Again, this is a matter of personal preference. However, let’s say you’ve got USD 10,000 and you want to invest in stocks, forex and commodities. After reviewing your objectives and risk tolerance, one illustrative split might allocate 50% to shares, 30% to bonds and 20% to commodities. These percentages are examples only and not recommendations; allocations depend on individual objectives, risk tolerance, and product availability. These percentages could change over time. However, they can be used as a starting point. In this example, you would allocate USD 5,000 to shares, USD 3,000 to bonds and USD 2,000 to commodities.
A portfolio can change over time as your goals, contributions and market conditions change. This is where dollar cost averaging can be useful. Dollar cost averaging is where you invest money into a portfolio over a sustained period. That means you don’t put all of your money into something at once.
For example, let’s say you’ve got USD 10,000 to invest. There are no rules against investing all of it at once. However, if you do this, you’ll have to take whatever the latest price is/prices are. It could be a good price; it could be a bad one. It’s impossible to know and you have to rely on the market moving in your favour.
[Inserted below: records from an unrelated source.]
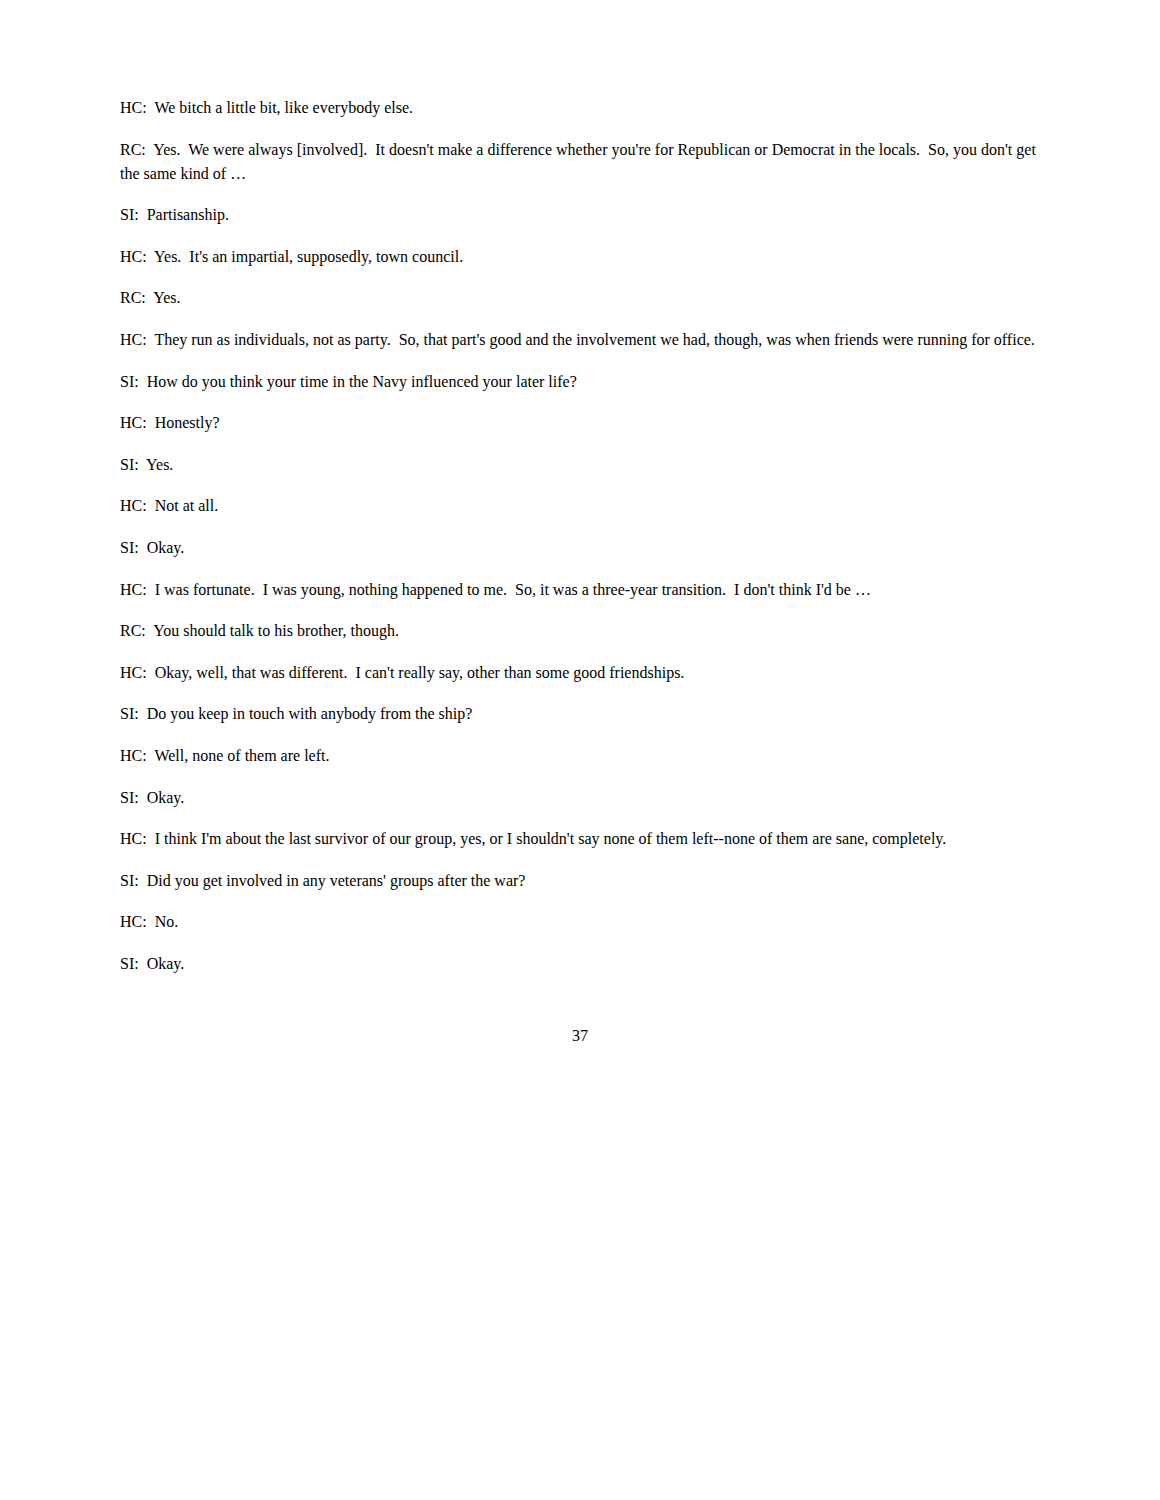HC: We bitch a little bit, like everybody else.
RC: Yes. We were always [involved]. It doesn't make a difference whether you're for Republican or Democrat in the locals. So, you don't get the same kind of …
SI: Partisanship.
HC: Yes. It's an impartial, supposedly, town council.
RC: Yes.
HC: They run as individuals, not as party. So, that part's good and the involvement we had, though, was when friends were running for office.
SI: How do you think your time in the Navy influenced your later life?
HC: Honestly?
SI: Yes.
HC: Not at all.
SI: Okay.
HC: I was fortunate. I was young, nothing happened to me. So, it was a three-year transition. I don't think I'd be …
RC: You should talk to his brother, though.
HC: Okay, well, that was different. I can't really say, other than some good friendships.
SI: Do you keep in touch with anybody from the ship?
HC: Well, none of them are left.
SI: Okay.
HC: I think I'm about the last survivor of our group, yes, or I shouldn't say none of them left--none of them are sane, completely.
SI: Did you get involved in any veterans' groups after the war?
HC: No.
SI: Okay.
37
With dollar cost averaging, you’d start by putting in a certain amount. Let’s say you invest USD 2,000 in stocks, forex and commodities. This leaves you with USD 8,000 to invest. From this point, you’d commit to investing the same amount over a specified time. Let’s say 10 months. That means you’d invest USD 800 into your portfolio every month for 10 months.
The price you’ll pay for each asset in your portfolio will vary over 10 months. Some months you’ll get better prices, some months you’ll get worse prices. This means you may spread entry points across different market prices over time, which can reduce reliance on a single entry point, but it does not guarantee better results or protect against losses.
This approach may help manage timing risk, but it does not ensure the best overall price. Investing and trading aren’t static events. They’re dynamic. Some investors periodically review whether their holdings still match their objectives and risk tolerance. Once a diversified portfolio is in place, regular contributions may be one way to build exposure over time, depending on affordability and objectives.
There’s nothing wrong with holding long positions. However, in line with our previous point, you shouldn’t remain static. Investing in multiple assets and creating a diverse portfolio is the first step. It’s not the final step. You can’t go on autopilot and hope that your diverse range of investments will look after themselves.
Portfolios may be reviewed periodically to assess whether each position still fits your objectives, risk tolerance and target allocation. Rebalancing decisions depend on circumstances and can involve costs and tax considerations.
A diversified portfolio usually combines holdings across asset classes, sectors, regions or investment styles that are not all driven by the same risks. The aim is to reduce reliance on any single area, although diversification does not guarantee profits or prevent losses.
Investors may diversify in several ways, including broad-market funds, ETFs, bonds, shares across different sectors or regions, and other instruments where suitable. However, product choice should always depend on your personal objectives, risk tolerance, time horizon, costs, and your understanding of the risks involved.
Saxo’s demo account can help you familiarise yourself with the platform and practise placing trades in a simulated environment. However, demo conditions can differ from live trading, and any decision to invest real money should take into account affordability, product risk, fees, and the possibility of loss.
Finally, regular reviews can help you check whether your portfolio remains aligned with your objectives and risk tolerance.